Incidentally, the format of Arbital currently seems to exacerbate this kind of difficulty. It seems like the site is intended to uncover the truth (and e.g. posts are not labelled by author, they are just presented as consensus). A side effect is that if a post annoys me, it’s not really clear what to do other than to be annoyed at Arbital itself.
- Eliezer Yudkowsky 29 Jun 2016 4:26 UTC
  I agree this page is problematic in present form and probably needs to be rewritten by Rob Bensinger. As it stands, I suppose, it’s trying too hard to rescue the sort of person who does try to solve the whole problem in 15 seconds using one simple trick—a class which unfortunately includes a number of prestigious people whose brain goes into some kind of… mode.
  
  I see a lot of force in your worry here, but I don’t know what I can do about it myself, except maybe rewrite the page so that it pretends to only be addressing outright cranks. I’ve made a couple of edits to that end, and to remove some of the particular language you singled out as problematic.
  
  If it were up to you, how would you handle the problem of the 15-Second-Solvers, possibly ones with high status? Just give up and accept that we shall always have them with us?
  
  Separately: I do worry that act-based agency is overreaching in how much it claims to solve with how simple of an idea. But it’s not like you’re putting it in uncritiqueably vague or delayed form, and it’s not like you came up with it in 15 seconds (so far as I know). Building a persistent edifice and defending it in detail is fine.
  
  The current technical agenda isn’t supposed to be a complete solution to ‘building AGI without getting killed’. Why would it be? Did something give you that impression?
  
  Separately: re: Arbital: As of June 2016, we’re not currently focused on debate features (like the probability bars) and are just trying to make Arbital useful for conveying explanations. Explanation does seem to be a subset of debate features-wise, but it also means that Arbital’s main use case is for explaining knowledge that’s already there.
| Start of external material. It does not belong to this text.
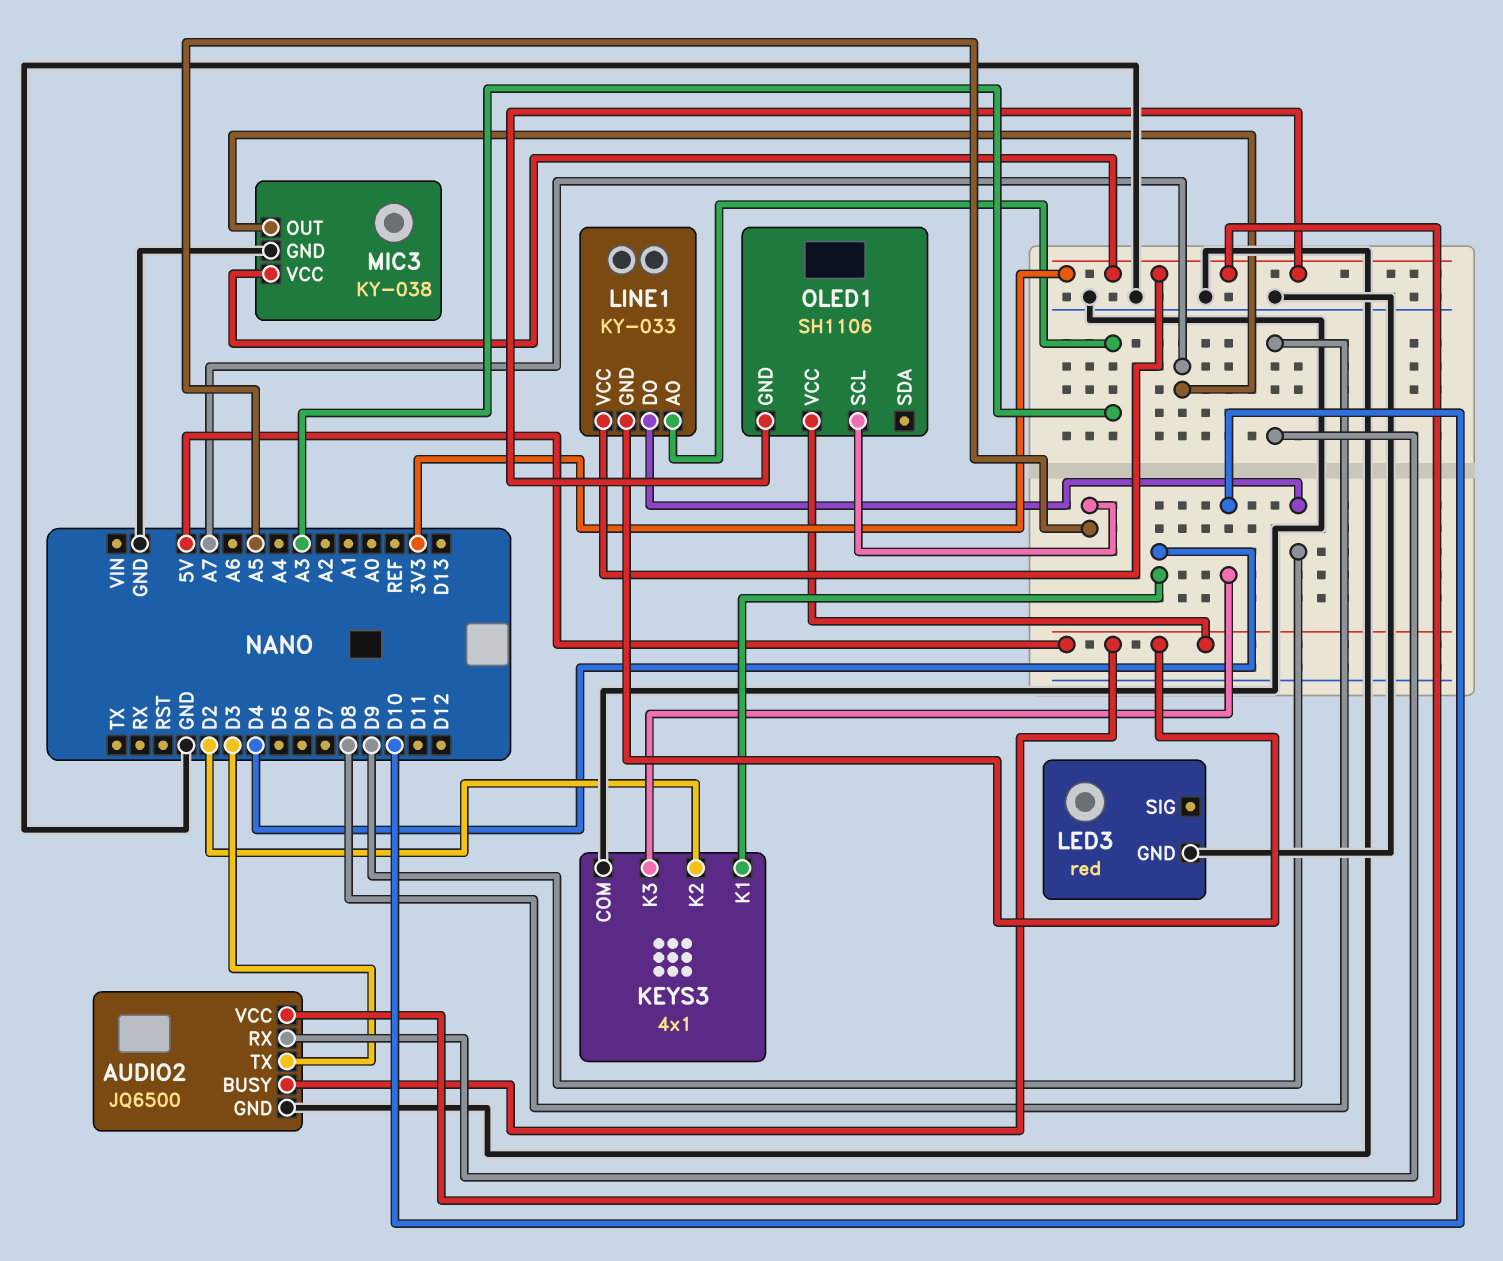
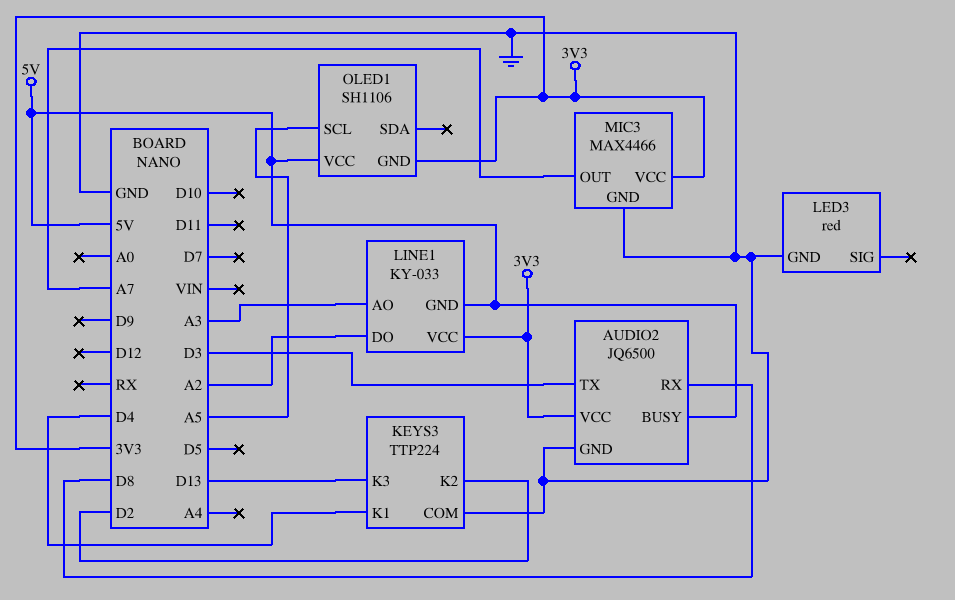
KEYS3: 4x1 -> TTP224
KEYS3 pin K3: D10 -> D13
LINE1 pin DO: D9 -> A2
MIC3: KY-038 -> MAX4466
Which is why the public face of Arbital is focusing on math where things are less controversial. In other words, all I can do is bow my head and say ‘sorry’ about the fact that at present, all we can do is have different people write different Arbital pages and try to courteously link opposing views where they’ve been written up.
Paul Christiano 29 Jun 2016 2:00 UTC
Re: “poking holes in things,” what is an example of a proposal you would ask people to poke a hole in? Do you think that any of MIRI’s agenda is in a state where it can have holes poked in it? Do you think that MIRI’s results are in a state where holes can be poked in it? It seems like existing results are only related tangentially to safety, telling someone who cares about AI control that they should critique a result on logical uncertainty seems like a bad move. You can critique IRL on various grounds, but again the current state is just that there are a lot of open questions, and I don’t know exactly what you are going to say here beyond listing the obvious limitations / remaining difficulties.
- Eliezer Yudkowsky 29 Jun 2016 4:37 UTC
  Just to not leave you completely dangling here, how about utility indifference?